Les filles de la Charité viennent en aide à un village dans la brousse.  Aller dans la brousse même pour quelques heures c’est toute une expédition. Le truc avec la brousse c’est qu’on sait quand on part mais pas quand on revient ; l’état des routes, l’insécurité avec les hordes de Dahal (bandits de grands chemins) et le manque de repère rend l’heure du retour aléatoire. Nous sommes partis avec deux 4x4 remplis de provisions et d’eau à offrir aux familles vivant dans la brousse. IL faut que vous compreniez quelque chose sur la brousse, c’est inimaginable pour un Européen. C’est une vaste étendue d’herbe rase, de cactus, de petits buissons et de poussière. Il n’y a pas de murs mais c’est un vrai labyrinthe, impossible de s’y repérer à moins d’y aller avec un guide chevronné. Je vous entends d’ici dire « la brousse c’est vraiment pommé », non ce n’est pas pommé. Fort-Dauphin c’est pommé, Saint-Etienne de Montluc c’est pommé ;) , mais la brousse ca n’existe pas. C’est un non –lieu, un désert civilisationnel, la brousse c’est une absence. Pour vous donner un exemple, aucune carte n’a jamais été dressée depuis la colonisation de la brousse, la population n‘a pas d’état civil, elle n’existe pas… Les habitants ne parlent même pas malgache mais une sorte de dialectes aux fortes consonances arabes. A mi chemin, nous sommes arrêtés par des hommes avec des machettes, serait-ce les Dahals ? Nous nous arrêtons, le guide explique notre raison d’être, glisse un billet et nous pouvons passer sans encombre. 
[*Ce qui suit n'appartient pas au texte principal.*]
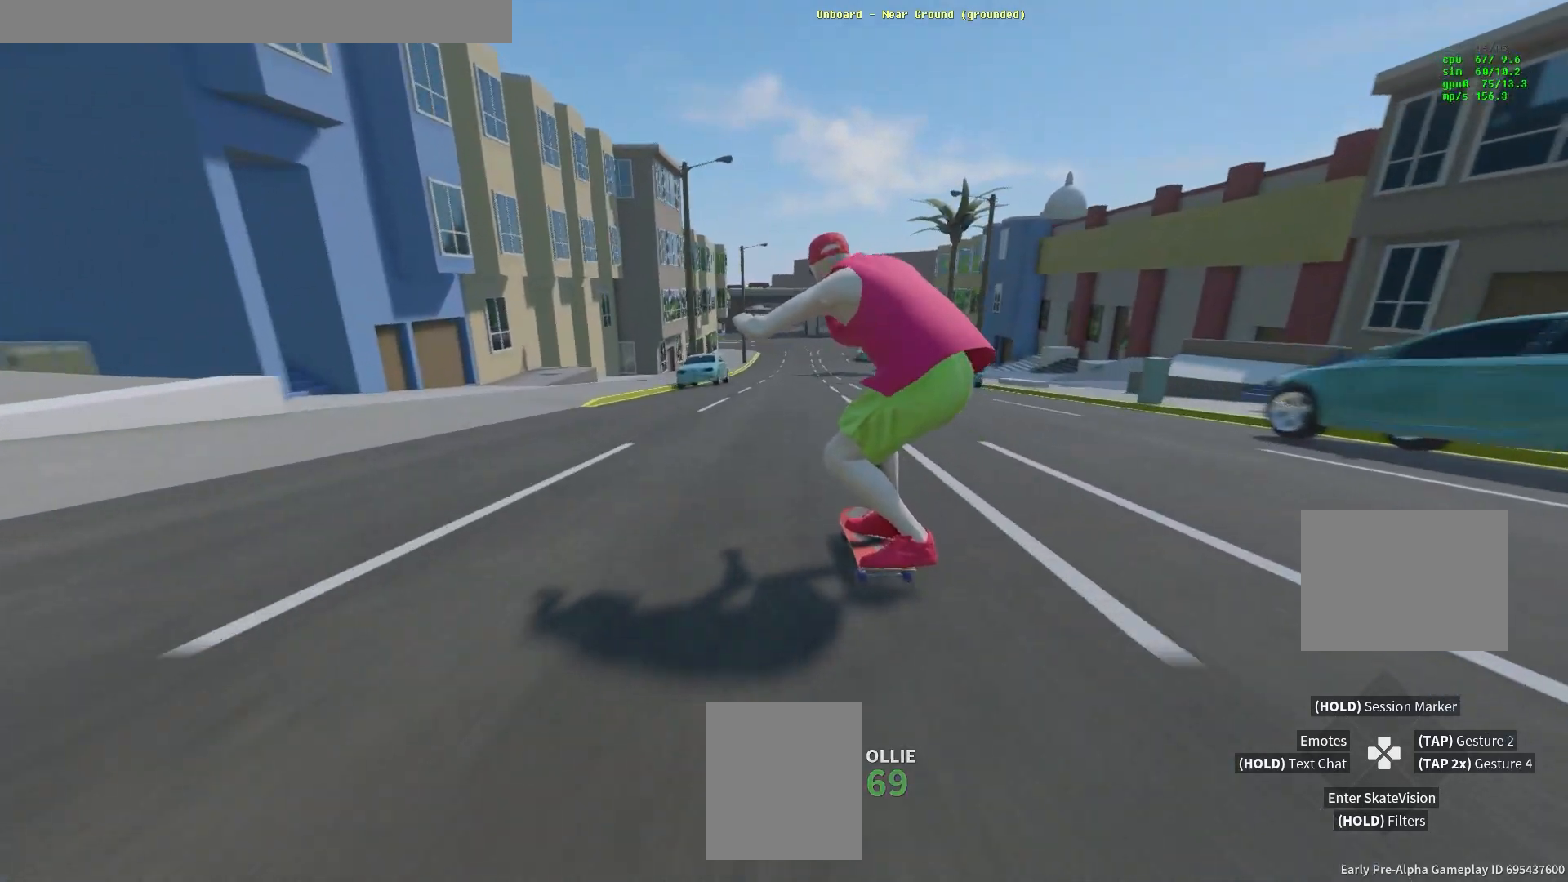
{"dt_ms": 500, "buttons": [], "left_stick": "center", "right_stick": "center", "events": []}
Nous arrivons au village. Une dizaine de petites cases, éparpillées. Elles sont si petites qu’un homme ne peut s’y tenir debout. De loin, elles ont la forme de tente faites de sacs plastiques et branches de buissons tressées. Tous les villageois sont vêtus de haillons, tout le monde est sale, l’odeur est assez forte. Dès que nous sortons du 4x4 une nuée de gamin vient nous serrer la main. Pendant que les provisions sont sorties du 4*4 et  reparties en petit colis pour chaque famille, les enfants nous chante des chansons de Noël, je ne peux réprimer mes rires lorsqu’ils chantent «Vive le vent d’hiver » c’est tellement anachronique ! Chaque chef de famille est appelé un par un pour récupérer son colis : un kilo de pâte, de farine, de sucre et de haricots rouges, 500 grammes de viande, un bol d’huile, un savon, un paquet de gâteau et un verre de riz par membre de la famille.
Afin de simplifier la distribution, nous avions demandé à chaque chef de famille de venir chercher son colis de Noël avec un sac pour le mettre. Seul le chef du village est arrivé avec un sac plastique, les autres n’en avaient même pas, ils ont donc retirés leur t-shirt pour faire un ballotin de fortune… Nous avions également acheté des sucettes, des sifflets, des bonbons et petits gâteaux au chocolat pour chacun des enfants. Une surprise était également prévue pour tous les gamins du village un beau ballon de foot, ils étaient ravis !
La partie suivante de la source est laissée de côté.